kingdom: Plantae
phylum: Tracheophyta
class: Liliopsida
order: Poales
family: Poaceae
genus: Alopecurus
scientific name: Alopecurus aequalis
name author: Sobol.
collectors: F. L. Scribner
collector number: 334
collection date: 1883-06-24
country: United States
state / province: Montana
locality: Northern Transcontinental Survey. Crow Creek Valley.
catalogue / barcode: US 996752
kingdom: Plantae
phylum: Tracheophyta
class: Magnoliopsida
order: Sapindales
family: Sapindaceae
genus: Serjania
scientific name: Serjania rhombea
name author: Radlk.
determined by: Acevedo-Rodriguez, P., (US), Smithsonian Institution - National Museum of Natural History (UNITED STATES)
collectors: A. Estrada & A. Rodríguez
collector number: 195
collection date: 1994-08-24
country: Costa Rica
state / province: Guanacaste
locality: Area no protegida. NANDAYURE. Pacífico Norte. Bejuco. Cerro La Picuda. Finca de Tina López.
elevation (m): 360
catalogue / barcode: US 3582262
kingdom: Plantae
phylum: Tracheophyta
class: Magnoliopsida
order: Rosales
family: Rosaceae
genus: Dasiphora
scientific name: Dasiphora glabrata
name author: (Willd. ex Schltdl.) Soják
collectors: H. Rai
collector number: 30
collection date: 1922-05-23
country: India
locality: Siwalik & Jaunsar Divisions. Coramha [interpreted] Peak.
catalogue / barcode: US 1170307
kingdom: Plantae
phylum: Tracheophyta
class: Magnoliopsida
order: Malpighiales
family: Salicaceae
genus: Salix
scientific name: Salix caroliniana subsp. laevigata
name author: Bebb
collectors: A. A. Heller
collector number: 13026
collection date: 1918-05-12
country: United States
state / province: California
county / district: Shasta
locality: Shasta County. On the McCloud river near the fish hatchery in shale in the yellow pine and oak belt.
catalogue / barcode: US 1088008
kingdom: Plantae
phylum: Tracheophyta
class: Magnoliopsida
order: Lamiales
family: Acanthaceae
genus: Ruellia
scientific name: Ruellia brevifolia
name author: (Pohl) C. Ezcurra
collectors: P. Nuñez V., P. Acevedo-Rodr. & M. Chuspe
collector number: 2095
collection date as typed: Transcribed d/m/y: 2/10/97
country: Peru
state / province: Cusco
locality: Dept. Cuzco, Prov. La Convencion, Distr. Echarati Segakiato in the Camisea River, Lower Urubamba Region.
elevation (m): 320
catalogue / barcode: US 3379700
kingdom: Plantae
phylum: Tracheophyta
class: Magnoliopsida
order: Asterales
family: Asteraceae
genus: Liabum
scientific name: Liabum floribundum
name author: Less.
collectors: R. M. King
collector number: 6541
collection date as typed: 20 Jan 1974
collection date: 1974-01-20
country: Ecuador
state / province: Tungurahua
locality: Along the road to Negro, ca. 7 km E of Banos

---+---

Task to complete — Please edit the listing above, replacing "catalogue / barcode" with "catalog / barcode" everywhere it occurs and leaving every other line unchanged.

Finished task —
kingdom: Plantae
phylum: Tracheophyta
class: Liliopsida
order: Poales
family: Poaceae
genus: Alopecurus
scientific name: Alopecurus aequalis
name author: Sobol.
collectors: F. L. Scribner
collector number: 334
collection date: 1883-06-24
country: United States
state / province: Montana
locality: Northern Transcontinental Survey. Crow Creek Valley.
catalog / barcode: US 996752
kingdom: Plantae
phylum: Tracheophyta
class: Magnoliopsida
order: Sapindales
family: Sapindaceae
genus: Serjania
scientific name: Serjania rhombea
name author: Radlk.
determined by: Acevedo-Rodriguez, P., (US), Smithsonian Institution - National Museum of Natural History (UNITED STATES)
collectors: A. Estrada & A. Rodríguez
collector number: 195
collection date: 1994-08-24
country: Costa Rica
state / province: Guanacaste
locality: Area no protegida. NANDAYURE. Pacífico Norte. Bejuco. Cerro La Picuda. Finca de Tina López.
elevation (m): 360
catalog / barcode: US 3582262
kingdom: Plantae
phylum: Tracheophyta
class: Magnoliopsida
order: Rosales
family: Rosaceae
genus: Dasiphora
scientific name: Dasiphora glabrata
name author: (Willd. ex Schltdl.) Soják
collectors: H. Rai
collector number: 30
collection date: 1922-05-23
country: India
locality: Siwalik & Jaunsar Divisions. Coramha [interpreted] Peak.
catalog / barcode: US 1170307
kingdom: Plantae
phylum: Tracheophyta
class: Magnoliopsida
order: Malpighiales
family: Salicaceae
genus: Salix
scientific name: Salix caroliniana subsp. laevigata
name author: Bebb
collectors: A. A. Heller
collector number: 13026
collection date: 1918-05-12
country: United States
state / province: California
county / district: Shasta
locality: Shasta County. On the McCloud river near the fish hatchery in shale in the yellow pine and oak belt.
catalog / barcode: US 1088008
kingdom: Plantae
phylum: Tracheophyta
class: Magnoliopsida
order: Lamiales
family: Acanthaceae
genus: Ruellia
scientific name: Ruellia brevifolia
name author: (Pohl) C. Ezcurra
collectors: P. Nuñez V., P. Acevedo-Rodr. & M. Chuspe
collector number: 2095
collection date as typed: Transcribed d/m/y: 2/10/97
country: Peru
state / province: Cusco
locality: Dept. Cuzco, Prov. La Convencion, Distr. Echarati Segakiato in the Camisea River, Lower Urubamba Region.
elevation (m): 320
catalog / barcode: US 3379700
kingdom: Plantae
phylum: Tracheophyta
class: Magnoliopsida
order: Asterales
family: Asteraceae
genus: Liabum
scientific name: Liabum floribundum
name author: Less.
collectors: R. M. King
collector number: 6541
collection date as typed: 20 Jan 1974
collection date: 1974-01-20
country: Ecuador
state / province: Tungurahua
locality: Along the road to Negro, ca. 7 km E of Banos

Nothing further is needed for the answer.